Paper No. 4
Presentation Time: 8:00 AM-12:00 PM
A STUDY ON THE CHEMICAL WEATHERING OF AMPHIBOLITE GNEISS FROM THE PIEDMONT PROVINCE OF GEORGIA
GALLAGHER, Kirsten L., Geosciences Department, State University of West Georgia, 1601 Maple Street, Carrollton, GA 30118 and TEFEND, Karen S., Department of Geosciences, University of West Georgia, 1601 Maple Street, Carrollton, GA 30118, kgallag1@my.westga.edu
Silicate mineral weathering has been the focus of many studies on soil production as well as soil water and groundwater chemistry, mainly because 83% of the continental rocks exposed at the surface are silicate rock types, with the remainder represented by carbonates (16%) and evaporates (~1%) (Meybeck, 1987). The importance of silicate weathering on the reduction of atmospheric carbon dioxide over long periods of geologic time is well recognized (Walker et al., 1981; Berner, 1995), in particular the Ca-Mg silicates (Gislason and Oelkers, 2011). Based on global silicate weathering rates (Dessert et al. 2003) calculated that 30-35% of the carbon dioxide removed by silicate weathering is due to the weathering of basalt, despite the small percentage of basalt exposed at the surface on the continents and volcanic islands. Weathering of Ca-Mg silicates provides the Ca and Mg divalent cations necessary for the formation of carbonate as a secondary mineral, resulting in the sequestering of atmospheric carbon dioxide.
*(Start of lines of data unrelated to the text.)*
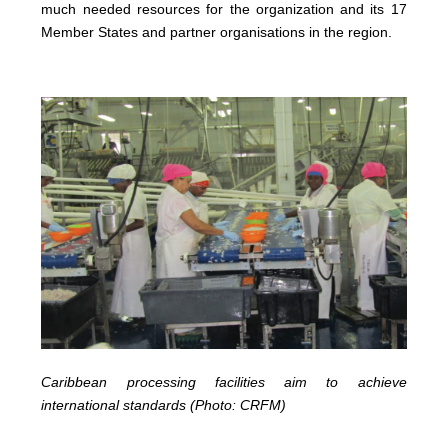
much needed resources for the organization and its 17
Member States and partner organisations in the region.
Caribbean processing facilities aim to achieve
international standards (Photo: CRFM)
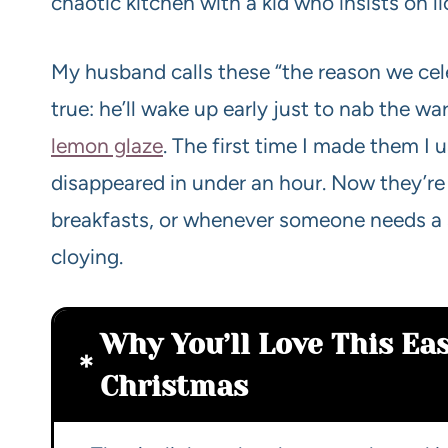
chaotic kitchen with a kid who insists on l
My husband calls these “the reason we cel
true: he’ll wake up early just to nab the w
lemon glaze
. The first time I made them I 
disappeared in under an hour. Now they’re
breakfasts, or whenever someone needs a s
cloying.
Why You’ll Love This Eas
Christmas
Primary silicate minerals that are most susceptible to chemical changes during weathering are the ferromagnesian silicates, of which the chain silicates are the dominant ferromagnesian minerals, comprising 16% of the earth’s crust (Klein, 2002). Although many weathering studies focus on granitic material, fewer studies involve mafic weathering, in particular metamorphosed mafic rocks, despite their higher amounts of ferromagnesian minerals and susceptibility to weathering. Our focus on ferromagnesian silicate weathering involves the study of amphibolite gneisses exposed in several locations around Carroll County in the Piedmont Province of Georgia. Variably weathered samples were collected and bulk chemistries determined by inductively coupled plasma optical emission spectrometry (ICP-OES). Qualitative mineralogy was determined by x-ray powder diffraction techniques (XRD). We use the Weathering Index of Parker (WIP) to characterize the amount of geochemical weathering, and relate this to the mineralogical changes seen among the samples.